Read in parts, and reviewed below accordingly.
Overall: The text is quite readable and the history contained therein is often fascinating and sometimes mundane, perhaps a reversal of history as it actually occurs but certainly a favorable way to relay it as a text. Tacitus steps out from behind the writing at times, and the way he understands his role as an historian is important to understanding what he conveys, and how. As a text, this edition lacks maps and could use a directory. Since Tacitus jumps around the several fronts of the Roman Empire, some kind of historical atlas would have been helpful.
The Annals: The Annals detail the years of the Roman Empire from the death of Augustus, through Tiberius, Gaius, Claudius, and nearly to the end of the reign of Nero. While I cannot speak to the accuracy or spirit of the text as taken from the Latin, I found this translation to be highly accessible and immensely interesting. I admittedly have no basis for comparison from other volumes of Tacitus, so we will leave it at that I thoroughly enjoyed the examination of how a historian's portrayal influences the history about which he writes. Tacitus, for example, lived through the reign of Nero, and has a particularly unfavorable opinion of him--this is clearly conveyed in The Annals, and has likely influenced the extraordinarily negative legacy still carried by that emperor almost 2 millennia later.
Historiae: The Historiae detail the Roman empire after the death of Nero, through an intense period of 4 different emperors in A.D. 69 (Galba, Otho, Vitellius, Vespasian).
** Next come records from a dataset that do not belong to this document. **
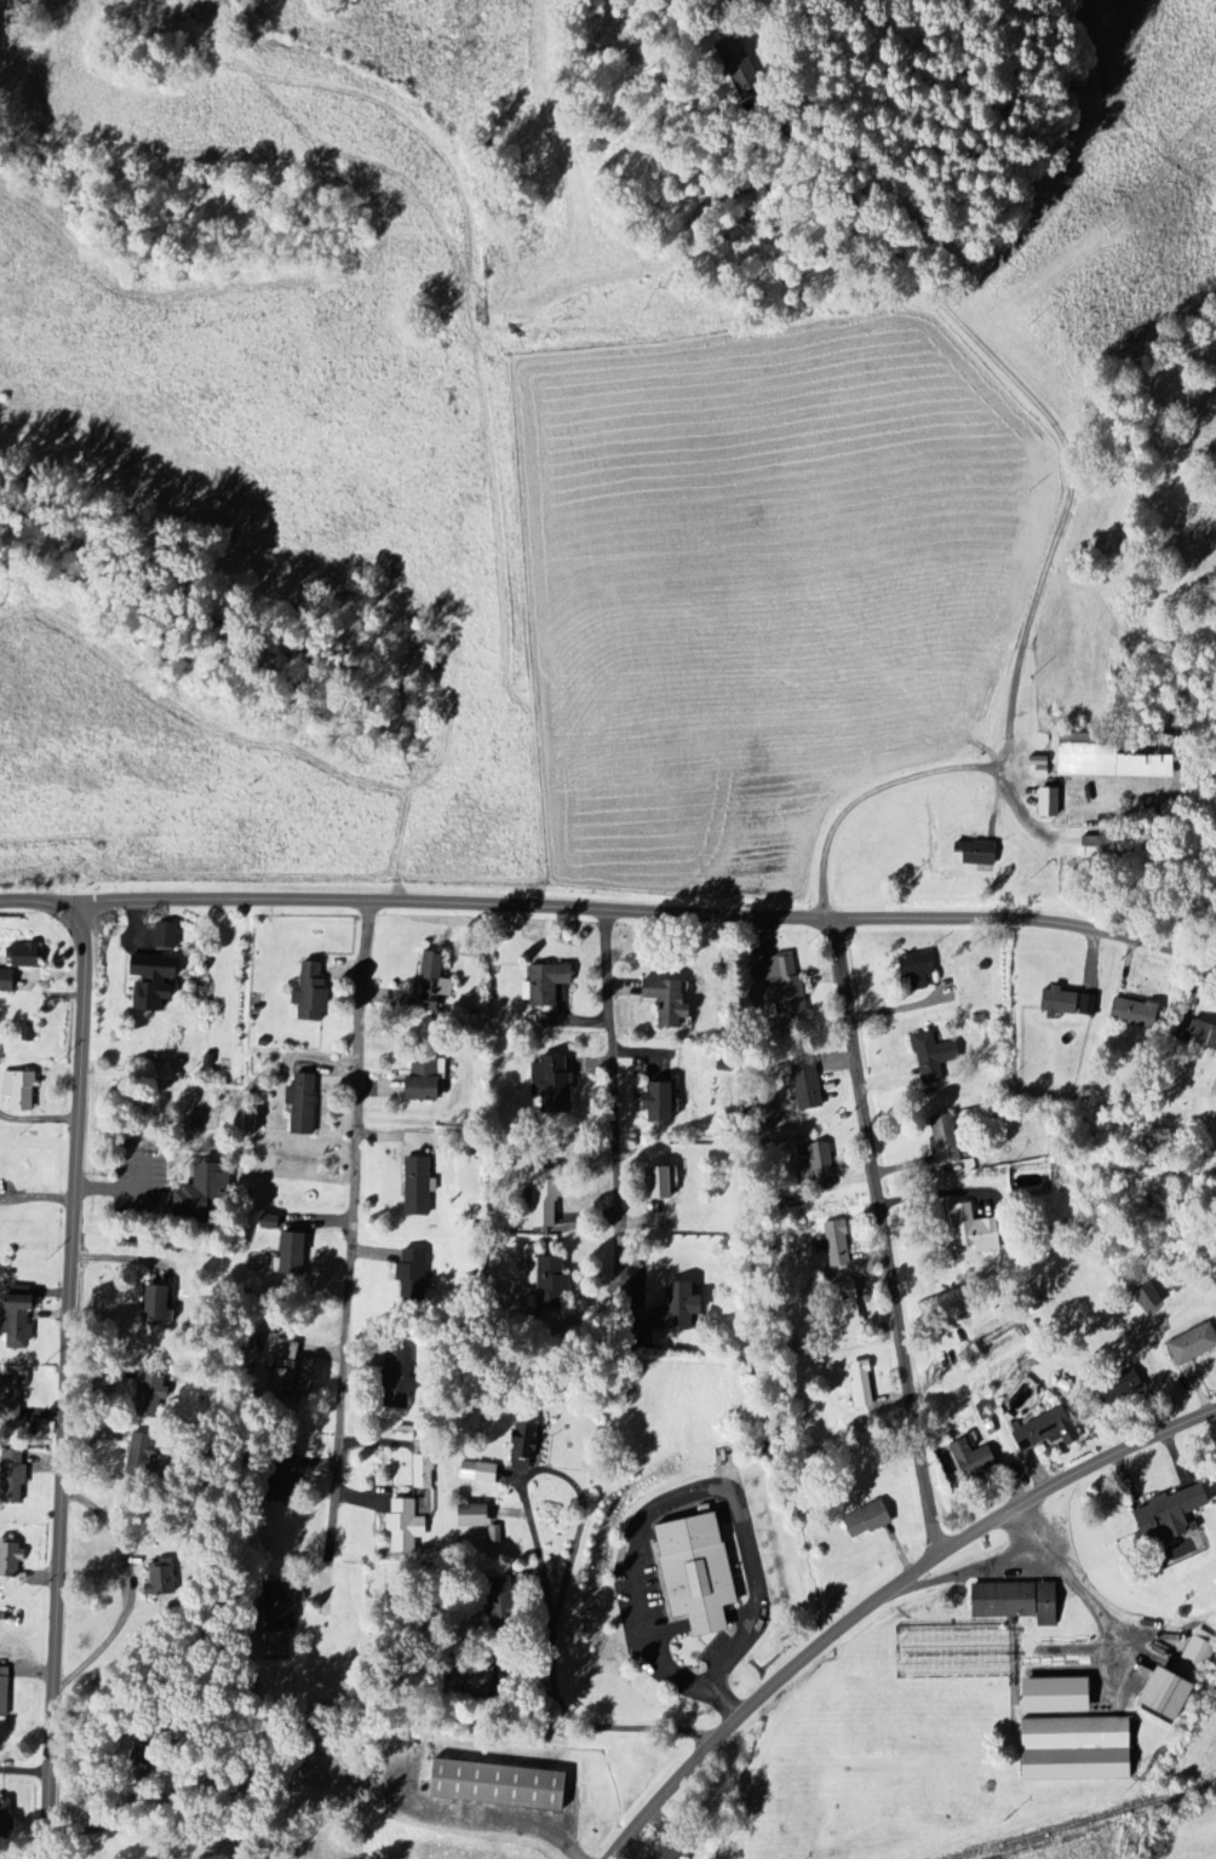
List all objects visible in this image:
road: (922, 775)
building: (1049, 802)
building: (977, 854)
road: (41, 900)
road: (652, 910)
building: (167, 936)
building: (28, 957)
building: (919, 969)
building: (433, 981)
building: (7, 982)
building: (154, 982)
building: (549, 984)
building: (786, 985)
building: (313, 993)
building: (670, 1002)
building: (1062, 1003)
building: (1136, 1013)
building: (1199, 1033)
building: (934, 1057)
building: (426, 1080)
building: (554, 1084)
building: (807, 1086)
building: (21, 1090)
building: (661, 1103)
building: (304, 1104)
road: (612, 1109)
building: (946, 1139)
building: (819, 1164)
building: (665, 1183)
building: (419, 1188)
road: (120, 1189)
building: (204, 1195)
building: (548, 1202)
road: (346, 1230)
building: (975, 1230)
road: (884, 1235)
building: (838, 1244)
building: (295, 1254)
building: (414, 1276)
building: (557, 1283)
building: (1151, 1299)
building: (157, 1303)
building: (679, 1308)
building: (18, 1319)
building: (1194, 1345)
building: (288, 1350)
building: (287, 1377)
building: (402, 1378)
road: (62, 1379)
building: (862, 1385)
building: (154, 1390)
building: (1117, 1392)
building: (12, 1399)
building: (1049, 1430)
building: (407, 1435)
building: (527, 1447)
building: (142, 1455)
building: (974, 1459)
building: (423, 1472)
building: (479, 1473)
building: (283, 1474)
building: (13, 1477)
road: (667, 1499)
building: (475, 1516)
building: (1172, 1519)
building: (869, 1520)
building: (404, 1523)
building: (11, 1561)
building: (699, 1573)
road: (967, 1573)
road: (543, 1575)
building: (165, 1577)
road: (1069, 1577)
road: (132, 1591)
road: (880, 1592)
building: (1018, 1602)
building: (278, 1603)
building: (1197, 1656)
building: (4, 1692)
building: (1171, 1695)
building: (1059, 1696)
building: (1078, 1750)
road: (22, 1773)
building: (499, 1786)
railway: (1082, 1819)
building: (5, 1820)
road: (508, 1822)
building: (673, 1849)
The works are supposed to have covered A.D. 69-96, but only parts remain. The histories of Tacitus meld artful storytelling with historical fact, and as Moses Haades shared in the introduction, being a historian was at once an art and a science when this was written, circa 100-110 A.D.. These books (1-4, and a small part of 5) detail a spectacularly tumultuous time of civil war, with constant betrayal, chaos, mutiny, and battles between regions and ethnicities within the Roman empire. Unlike the sometimes plodding chronicling of The Annals, the account of the Year of Four Emperors contains so much action, it's often difficult to follow who is fighting whom, and on what side. The books cover many battles and other events in quick succession.
The Life of Cnaeus Julius Agricola: A quite flattering eulogistic account of the life and accolades of Agricola, Tacitus's father-in-law.
Germany And Its Tribes: Another mostly flattering account of the culture Germanic tribes from the account of this Roman historian.
Dialog on Oratory: This recount of a lively (and seemingly timeless!) debate about whether the best orators are in the past or the "present" is also a good-natured and amusing trade of witty banter among rhetorical combatants.